Theoretical calculations in Fig. 3(b) provide additional support to the current model of the effect of interstitial alloying on SFE. All data sets in Fig. 3(b) are closely bound to the ideal curve from equation (6). The small deviation in the Fe-C binary alloy21,22,23,24,25,26,27,28,29,30,31,32,33,34,35,36,37,38,39,40,41,42,43,44,45,46,47 is attributed to errors in the experimental data that was used to build the thermodynamic model. It is an important fact that the trend in SFE with respect to interstitials does not rely on the details of the substitutional alloy composition. This observation might imply weak chemical interactions between the interstitial and constituent metallic atoms inside the materials. It was previously reported that the formation of a stacking fault tends to deplete interstitial atoms at the structure, which reduces the SFE by about one-third20. Another ab-initio study showed that for the paramagnetic γ-Fe and the Fe-20Cr-8.4Ni alloy, at least 70% of the change in SFE produced by interstitial carbons relies on the volumetric effect11. Therefore, the leading term in the variation of SFE with interstitial alloying can be considered to have a mechanical origin rather than reflecting a chemical effect.

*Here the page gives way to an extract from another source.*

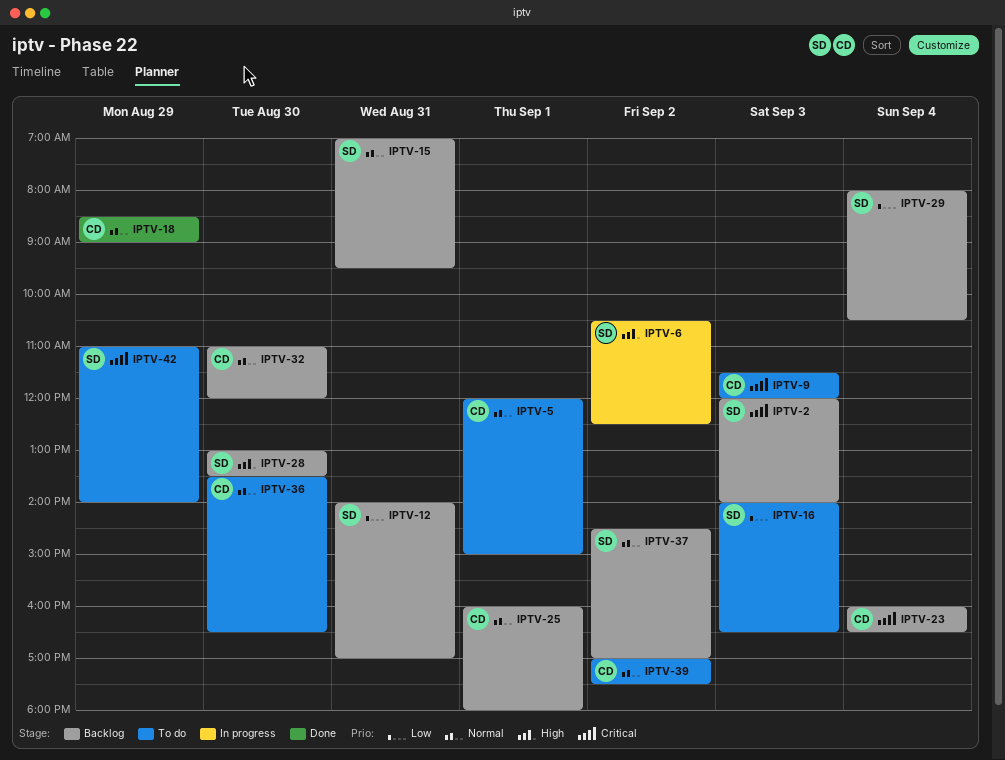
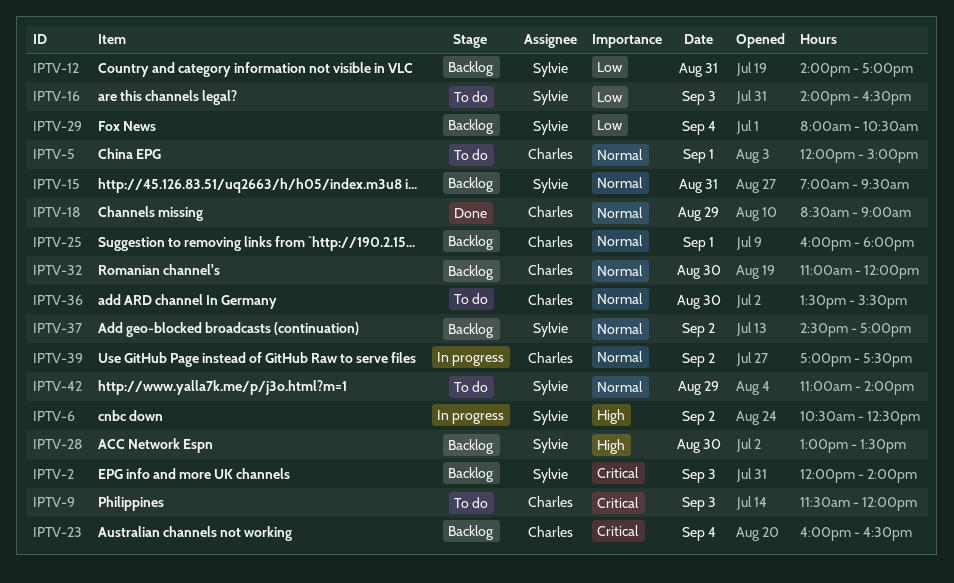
IPTV-36, ends: 16:30 -> 15:30
IPTV-39, status: To do -> In progress
IPTV-42, priority: Critical -> Normal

Once again, we would like to emphasize that equation (6) is an accurate description of the SFE response to interstitial contents. It implicitly incorporates the interfacial energy term, which is higher order and less variant. When a chemical effect needs to be considered, within the weak interaction regime, one can formally adopt the same form of the relationship with a slightly modified coefficient constant \(k\) in equation (6). It is also expected that a similar idea can be applied to the cases of substitutional alloys within the low concentration domain, where the concentration dependency will be given by \(c/(1-c)\to c\). The non-linear form of the SFE with respect to interstitials in equation (6) naturally guarantees extended validity to the higher concentration regime. Furthermore, the newly introduced physical parameters \(\alpha \) and \(\beta \) are expressed in terms of well-defined material properties like bulk modulus and lattice constant/volume and no other arbitrary parameters are used. Thus, the present discussions are also proper from the viewpoint of theoretical development.

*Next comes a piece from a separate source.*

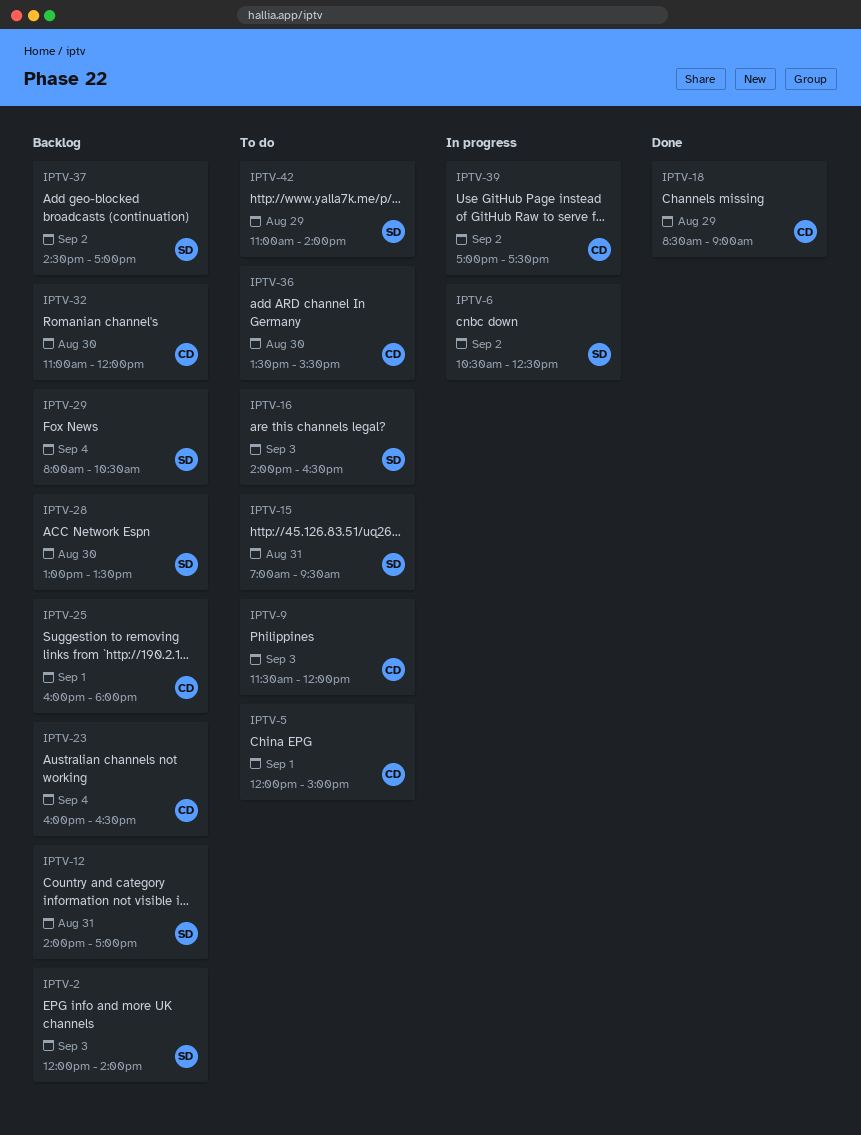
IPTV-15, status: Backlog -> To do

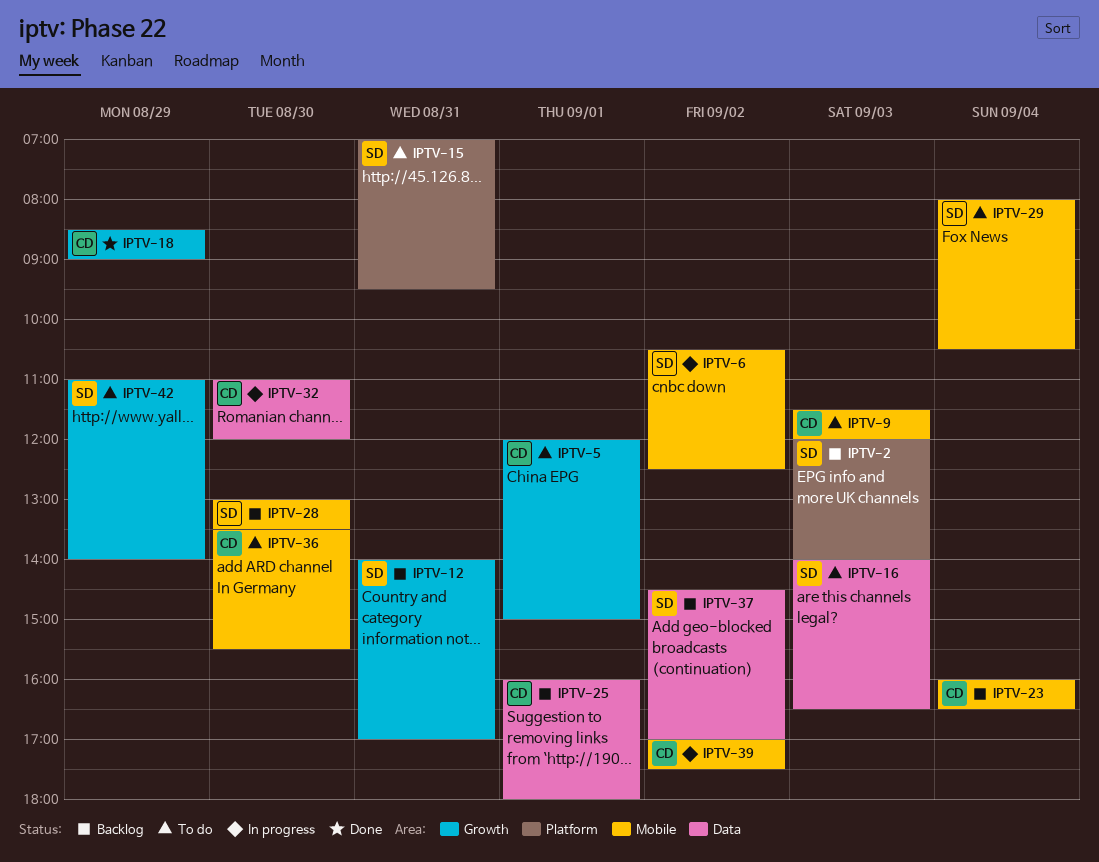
IPTV-29, status: Backlog -> To do
IPTV-32, status: Backlog -> In progress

In conclusion, we established a physical model of the SFE change induced by interstitial alloying and showed that the volumetric effect gives rise to the dominant behaviour of the SFE. The derived relationship is mostly suitable for a low concentration of interstitials, but encompasses the usual range of alloy concentrations in materials. We are convinced that the present model will find an application in alloy deign for engineering materials.